2009-04-01 Thread Brian J. Murrell
On Wed, 01 Apr 2009 21:13:19 +1100, Dmitri Nikulin wrote:

On Wed, 2009-04-01 at 21:13 +1100, Dmitri Nikulin wrote:
 
 I assume you mean read bandwidth, since write bandwidth cannot be
 increased by mirroring, only striping.

No, I mean write bandwidth.  You can get increased write bandwidth with
RAID 0 if you only write to one side of the mirror (initially),
effectively, striping.  You would update the other half of the mirror
lazily (iow, delayed) when the filesystem has idle bandwidth.  One
of the stipulations was that the use pattern is peaks and valleys, not
sustained usage.

Yes, you would lose the data that was written to a failed mirror before
the filesystem got a chance to do the lazy mirror updating later on.
That was a stipulation in my original requirements too.

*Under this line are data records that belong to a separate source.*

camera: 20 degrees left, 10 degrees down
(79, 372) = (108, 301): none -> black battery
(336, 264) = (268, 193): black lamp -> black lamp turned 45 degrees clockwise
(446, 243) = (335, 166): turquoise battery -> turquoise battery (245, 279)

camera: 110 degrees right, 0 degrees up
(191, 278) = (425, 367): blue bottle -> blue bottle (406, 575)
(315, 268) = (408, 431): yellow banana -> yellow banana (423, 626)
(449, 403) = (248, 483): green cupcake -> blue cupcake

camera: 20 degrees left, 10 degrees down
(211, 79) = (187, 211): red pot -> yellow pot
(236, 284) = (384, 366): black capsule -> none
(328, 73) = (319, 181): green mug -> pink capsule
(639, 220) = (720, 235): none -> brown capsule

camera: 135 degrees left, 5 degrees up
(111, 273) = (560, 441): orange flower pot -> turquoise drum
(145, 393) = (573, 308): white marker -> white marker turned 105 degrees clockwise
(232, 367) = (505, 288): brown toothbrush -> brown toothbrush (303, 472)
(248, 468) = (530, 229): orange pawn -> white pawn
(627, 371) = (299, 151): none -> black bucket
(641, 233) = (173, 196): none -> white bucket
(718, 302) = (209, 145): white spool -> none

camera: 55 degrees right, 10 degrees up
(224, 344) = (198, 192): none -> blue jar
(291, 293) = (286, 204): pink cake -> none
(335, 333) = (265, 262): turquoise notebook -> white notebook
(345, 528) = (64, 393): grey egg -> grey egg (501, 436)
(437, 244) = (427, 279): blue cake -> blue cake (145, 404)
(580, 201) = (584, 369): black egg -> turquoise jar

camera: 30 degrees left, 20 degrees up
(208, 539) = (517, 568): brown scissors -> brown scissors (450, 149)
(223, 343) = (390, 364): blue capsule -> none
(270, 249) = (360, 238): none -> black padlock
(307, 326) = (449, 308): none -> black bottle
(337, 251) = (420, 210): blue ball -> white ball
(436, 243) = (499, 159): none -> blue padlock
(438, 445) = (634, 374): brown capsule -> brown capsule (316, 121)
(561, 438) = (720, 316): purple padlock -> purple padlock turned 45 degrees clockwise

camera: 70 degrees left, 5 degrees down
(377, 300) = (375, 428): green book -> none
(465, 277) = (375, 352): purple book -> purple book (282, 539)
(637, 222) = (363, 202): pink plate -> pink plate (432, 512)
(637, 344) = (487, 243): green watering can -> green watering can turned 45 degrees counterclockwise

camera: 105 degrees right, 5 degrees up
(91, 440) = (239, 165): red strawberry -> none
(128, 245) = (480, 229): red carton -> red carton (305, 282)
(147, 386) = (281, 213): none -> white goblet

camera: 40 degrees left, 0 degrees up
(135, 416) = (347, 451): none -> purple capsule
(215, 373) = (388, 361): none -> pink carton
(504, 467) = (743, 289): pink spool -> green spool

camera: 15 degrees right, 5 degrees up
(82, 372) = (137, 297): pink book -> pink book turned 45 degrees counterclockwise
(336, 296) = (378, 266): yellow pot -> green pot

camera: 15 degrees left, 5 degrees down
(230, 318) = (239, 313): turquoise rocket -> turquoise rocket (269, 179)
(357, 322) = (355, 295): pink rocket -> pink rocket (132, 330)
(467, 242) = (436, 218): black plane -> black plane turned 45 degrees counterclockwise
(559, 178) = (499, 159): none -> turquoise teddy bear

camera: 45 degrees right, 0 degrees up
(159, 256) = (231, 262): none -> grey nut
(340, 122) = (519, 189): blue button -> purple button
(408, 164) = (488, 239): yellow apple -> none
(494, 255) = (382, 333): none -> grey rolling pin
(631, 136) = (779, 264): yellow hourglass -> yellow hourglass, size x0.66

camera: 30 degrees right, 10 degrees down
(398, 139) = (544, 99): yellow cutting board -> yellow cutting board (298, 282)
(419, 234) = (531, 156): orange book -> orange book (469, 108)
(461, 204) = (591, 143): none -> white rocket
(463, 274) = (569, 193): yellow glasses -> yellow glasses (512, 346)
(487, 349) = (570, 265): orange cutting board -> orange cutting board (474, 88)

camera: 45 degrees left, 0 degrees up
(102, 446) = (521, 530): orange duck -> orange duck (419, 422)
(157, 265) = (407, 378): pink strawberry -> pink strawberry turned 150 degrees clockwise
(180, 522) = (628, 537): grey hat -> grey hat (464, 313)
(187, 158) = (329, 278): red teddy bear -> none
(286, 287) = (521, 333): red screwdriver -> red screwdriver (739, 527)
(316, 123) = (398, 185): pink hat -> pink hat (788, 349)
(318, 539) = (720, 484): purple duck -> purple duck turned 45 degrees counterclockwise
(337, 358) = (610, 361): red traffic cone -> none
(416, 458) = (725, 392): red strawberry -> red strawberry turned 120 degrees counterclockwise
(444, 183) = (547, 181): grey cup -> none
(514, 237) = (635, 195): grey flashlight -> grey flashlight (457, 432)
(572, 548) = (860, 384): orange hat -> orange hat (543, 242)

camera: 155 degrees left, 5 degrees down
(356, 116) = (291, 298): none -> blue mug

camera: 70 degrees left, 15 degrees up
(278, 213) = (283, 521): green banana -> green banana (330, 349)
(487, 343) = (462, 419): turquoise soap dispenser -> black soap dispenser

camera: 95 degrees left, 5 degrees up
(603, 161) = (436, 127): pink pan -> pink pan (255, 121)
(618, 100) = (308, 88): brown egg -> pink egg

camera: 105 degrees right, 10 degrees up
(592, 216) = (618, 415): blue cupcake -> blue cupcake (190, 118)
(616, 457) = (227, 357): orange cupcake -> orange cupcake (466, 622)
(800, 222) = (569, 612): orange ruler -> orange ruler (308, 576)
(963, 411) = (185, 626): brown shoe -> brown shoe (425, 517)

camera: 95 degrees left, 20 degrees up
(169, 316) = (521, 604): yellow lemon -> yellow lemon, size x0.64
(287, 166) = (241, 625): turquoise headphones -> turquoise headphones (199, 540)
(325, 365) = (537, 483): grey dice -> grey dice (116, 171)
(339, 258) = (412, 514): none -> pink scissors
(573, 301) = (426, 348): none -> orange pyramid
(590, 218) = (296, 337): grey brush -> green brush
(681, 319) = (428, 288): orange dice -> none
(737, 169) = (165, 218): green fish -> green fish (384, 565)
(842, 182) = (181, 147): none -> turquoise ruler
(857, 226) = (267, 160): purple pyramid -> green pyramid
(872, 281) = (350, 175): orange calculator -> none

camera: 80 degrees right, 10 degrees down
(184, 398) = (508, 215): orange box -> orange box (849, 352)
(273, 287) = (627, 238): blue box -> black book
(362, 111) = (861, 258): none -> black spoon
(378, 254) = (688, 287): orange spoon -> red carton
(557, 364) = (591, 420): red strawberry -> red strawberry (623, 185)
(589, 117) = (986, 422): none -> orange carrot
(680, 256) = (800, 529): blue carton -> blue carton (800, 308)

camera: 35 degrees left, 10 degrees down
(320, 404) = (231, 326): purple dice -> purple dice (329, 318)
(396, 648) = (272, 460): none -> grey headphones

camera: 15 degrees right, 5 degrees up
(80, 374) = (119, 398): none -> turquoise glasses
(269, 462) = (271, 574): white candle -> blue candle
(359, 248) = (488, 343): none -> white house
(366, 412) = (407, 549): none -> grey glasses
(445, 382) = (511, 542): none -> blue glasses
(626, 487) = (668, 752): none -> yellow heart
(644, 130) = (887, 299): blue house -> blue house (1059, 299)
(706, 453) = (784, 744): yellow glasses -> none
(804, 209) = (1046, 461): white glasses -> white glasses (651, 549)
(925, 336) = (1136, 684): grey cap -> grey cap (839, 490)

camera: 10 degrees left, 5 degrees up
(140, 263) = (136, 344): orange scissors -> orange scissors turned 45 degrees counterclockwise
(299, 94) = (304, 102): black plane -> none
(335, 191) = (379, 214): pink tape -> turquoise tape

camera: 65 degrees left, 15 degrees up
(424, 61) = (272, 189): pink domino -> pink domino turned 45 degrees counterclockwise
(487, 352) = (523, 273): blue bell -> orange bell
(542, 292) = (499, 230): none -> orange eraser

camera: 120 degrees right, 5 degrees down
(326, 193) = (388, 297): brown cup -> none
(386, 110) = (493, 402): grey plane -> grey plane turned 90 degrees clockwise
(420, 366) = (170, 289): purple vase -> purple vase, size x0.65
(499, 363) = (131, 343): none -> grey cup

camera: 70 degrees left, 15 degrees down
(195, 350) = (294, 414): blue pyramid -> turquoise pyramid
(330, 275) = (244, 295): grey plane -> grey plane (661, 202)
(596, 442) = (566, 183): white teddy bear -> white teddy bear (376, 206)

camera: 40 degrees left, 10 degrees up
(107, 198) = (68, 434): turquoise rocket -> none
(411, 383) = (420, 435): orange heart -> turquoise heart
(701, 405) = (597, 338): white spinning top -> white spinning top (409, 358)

 If you intend to stripe first,
 then mirror later as time permits,

Yeah, that's one way to describe it.

 this is the kind of sophistication
 you will need to write in the program code itself.

Why?  A filesystem that does already does it's own mirroring and
striping (as I understand btrfs does) should be able to handle this
itself.  Much better in the filesystem than for each application to have
to handle it itself.

 A filesystem is a handy abstraction, but you are by no means limited
 to using it. If you have very special needs, you can get pretty far by
 writing your own meta-filesystem to add semantics you don't have in
 your kernel filesystem of choice.

Of course.  But I am floating this idea as a feature of btrfs given that
it already has much of the components needed.

 This is handled by DragonFly BSD's HAMMER filesystem. A master gets
 written to, and asynchronously updates a slave, even over a network.
 It is transactionally consistent and virtually impossible to corrupt
 as long as the disk media is stable. However as far as I know it won't
 spread reads, so you'll still get the performance of one disk.

More importantly, it won't spread writes.

 A more complete solution, that requires no software changes, would be
 to have 3 or 4 disks. A stripe for really fast reads and writes, and
 another disk (or another stripe) to act as a slave to the data being
 written to the primary stripe. This seems to do what you want, at a
 small price premium.

No.  That's not really what I am describing at all.

I apologize if my original description was unclear.  Hopefully it is
more so now.

b.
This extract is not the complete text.